Last update July 26, 2021

WASHINGTON — By 2060, nearly 14 million people in the U.S. will be living with dementia, including Alzheimer’s disease — placing substantial demands on the health care system and caregivers. The annual economic cost of dementia in the U.S. was estimated at $305 billion in 2020, and is expected to rise to $1.5 trillion by 2050.

Social and behavioral science research can point to possible pathways for slowing or preventing the development of dementia, or easing its social and economic impacts — pathways that biological and pharmaceutical research cannot provide. For example, social science research can improve our understanding of the socio-economic factors that affect cognitive health, identify the most effective ways to communicate health information to those at risk, or suggest policy remedies for inequitable access to health care.
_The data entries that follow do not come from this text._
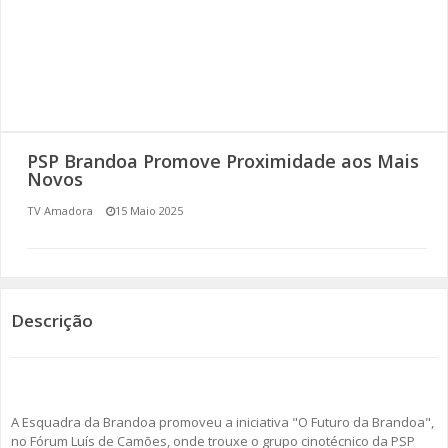
SOMOS TODOS EUROPEUS
ENCONTROS IMAGINÁRIOS
AMADORA LIGA À RESILIÊNCIA
PSP Brandoa Promove Proximidade aos Mais
VEMOS OUVIMOS E LEMOS
Novos
TV Amadora
15 Maio 2025
(RE) PENSAMENTOS
ECOMOVE-TE
HISTÓRIAS DE ABRIL
Descrição
A Esquadra da Brandoa promoveu a iniciativa "O Futuro da Brandoa",
no Fórum Luís de Camões, onde trouxe o grupo cinotécnico da PSP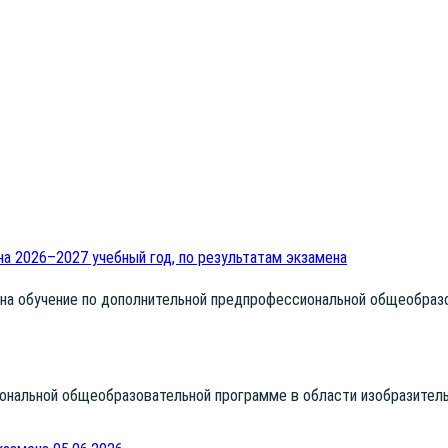
на 2026–2027 учебный год, по результатам экзамена
а обу­че­ние по допол­ни­тель­ной пред­про­фес­си­о­наль­ной обще­об­ра­зо
о­наль­ной обще­об­ра­зо­ва­тель­ной про­грам­ме в обла­сти изоб­ра­зи­тел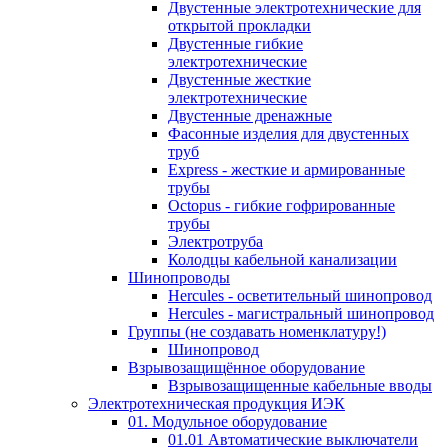
Двустенные электротехнические для
открытой прокладки
Двустенные гибкие
электротехнические
Двустенные жесткие
электротехнические
Двустенные дренажные
Фасонные изделия для двустенных
труб
Express - жесткие и армированные
трубы
Octopus - гибкие гофрированные
трубы
Электротруба
Колодцы кабельной канализации
Шинопроводы
Hercules - осветительный шинопровод
Hercules - магистральный шинопровод
Группы (не создавать номенклатуру!)
Шинопровод
Взрывозащищённое оборудование
Взрывозащищенные кабельные вводы
Электротехническая продукция ИЭК
01. Модульное оборудование
01.01 Автоматические выключатели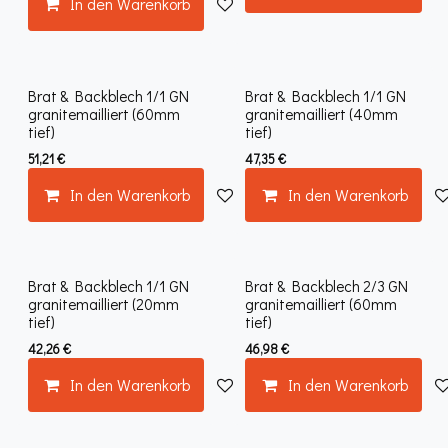
In den Warenkorb
Auf die Wunschliste
Brat & Backblech 1/1 GN
Brat & Backblech 1/1 GN
granitemailliert (60mm
granitemailliert (40mm
tief)
tief)
51,21
€
47,35
€
In den Warenkorb
Auf die Wunschliste
In den Warenkorb
Brat & Backblech 1/1 GN
Brat & Backblech 2/3 GN
granitemailliert (20mm
granitemailliert (60mm
tief)
tief)
42,26
€
46,98
€
In den Warenkorb
Auf die Wunschliste
In den Warenkorb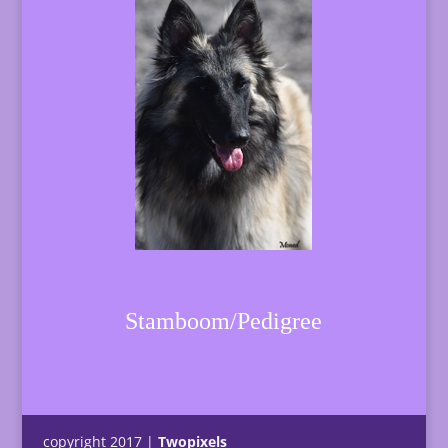
Stamboom/Pedigree
copyright 2017 |
Twopixels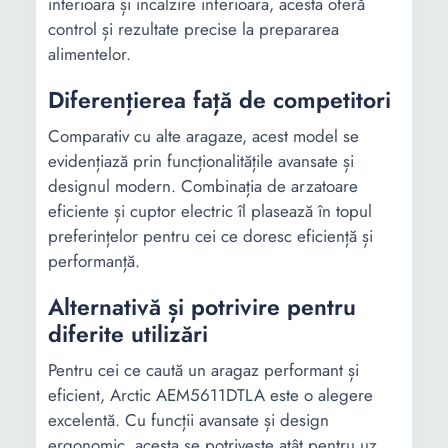
interioara și incalzire inferioara, acesta oferă
control și rezultate precise la prepararea
alimentelor.
Diferențierea față de competitori
Comparativ cu alte aragaze, acest model se
evidențiază prin funcționalitățile avansate și
designul modern. Combinația de arzatoare
eficiente și cuptor electric îl plasează în topul
preferințelor pentru cei ce doresc eficiență și
performanță.
Alternativă și potrivire pentru
diferite utilizări
Pentru cei ce caută un aragaz performant și
eficient, Arctic AEM5611DTLA este o alegere
excelentă. Cu funcții avansate și design
ergonomic, acesta se potrivește atât pentru uz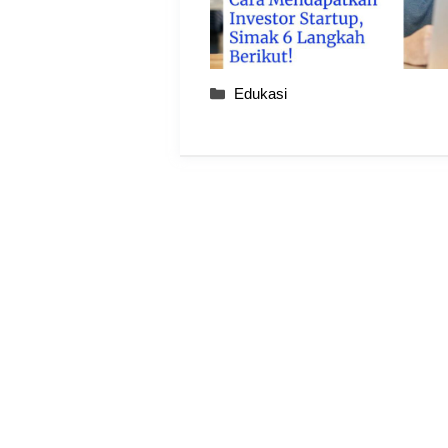
Categories
Edukasi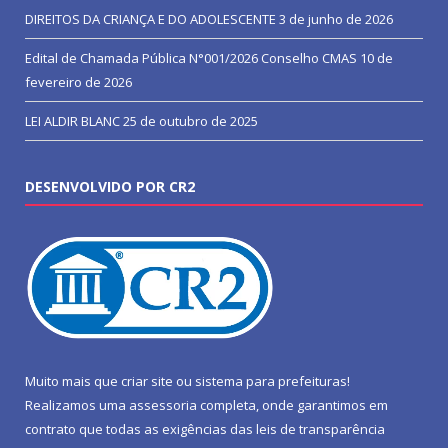
DIREITOS DA CRIANÇA E DO ADOLESCENTE
3 de junho de 2026
Edital de Chamada Pública N°001/2026 Conselho CMAS
10 de
fevereiro de 2026
LEI ALDIR BLANC
25 de outubro de 2025
DESENVOLVIDO POR CR2
Muito mais que
criar site
ou
sistema para prefeituras
!
Realizamos uma
assessoria
completa, onde garantimos em
contrato que todas as exigências das
leis de transparência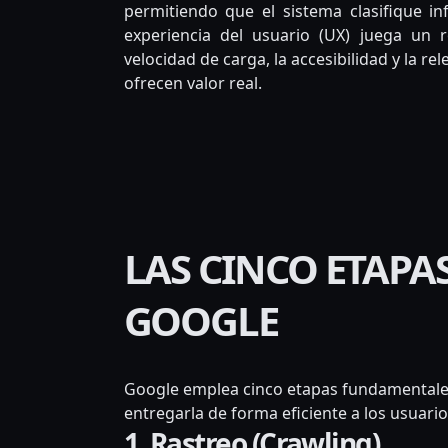
permitiendo que el sistema clasifique i
experiencia del usuario (UX) juega un 
velocidad de carga, la accesibilidad y la r
ofrecen valor real.
LAS CINCO ETAPA
GOOGLE
Google emplea cinco etapas fundamentales
entregarla de forma eficiente a los usuario
1. Rastreo (Crawling)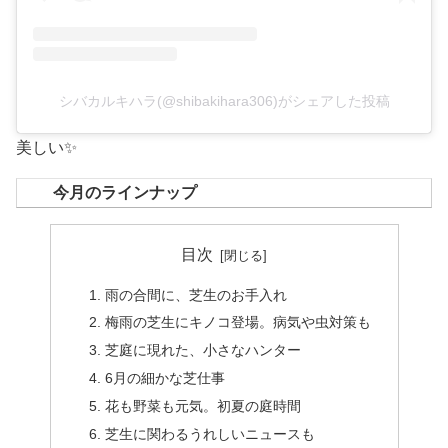
シバカルキハラ(@shibakihara306)がシェアした投稿
美しい✨
今月のラインナップ
目次
雨の合間に、芝生のお手入れ
梅雨の芝生にキノコ登場。病気や虫対策も
芝庭に現れた、小さなハンター
6月の細かな芝仕事
花も野菜も元気。初夏の庭時間
芝生に関わるうれしいニュースも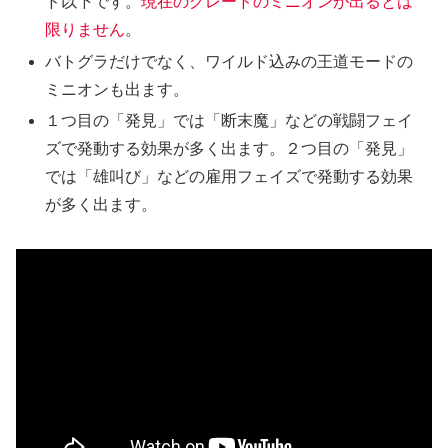
ド以下です。
現在のグレードのミニオンが出るとは
限りません
。
バトグラだけでなく、ワイルド込みの王道モードの
ミニオンも出ます。
１つ目の「発見」では「断末魔」などの戦闘フェイ
ズで発動する効果が多く出ます。２つ目の「発見」
では「雄叫び」などの雇用フェイズで発動する効果
が多く出ます。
Reducing the Impact of Dementia in America: A Decadal Survey of Behavioral and Social Science Research, a new report from the National Academies of Sciences, Engineering, and Medicine, charts a path forward for the next 10 years of research on dementia in the behavioral and social sciences. The report recommends that research prioritize improving the lives of people affected by dementia and of their caregivers, rectifying disparities, developing innovations that can improve quality of care and social supports, easing the economic costs of dementia, and pursing advances in researchers’ ability to study dementia.

The report also says research will be most effective if it is coordinated to avoid redundant studies, ensures findings can be implemented in clinical and community settings, and takes policy and socio-economic implications into account throughout the course of a study. Funders of dementia-related research should incentivize these approaches and others in their guidelines for awarding research grants.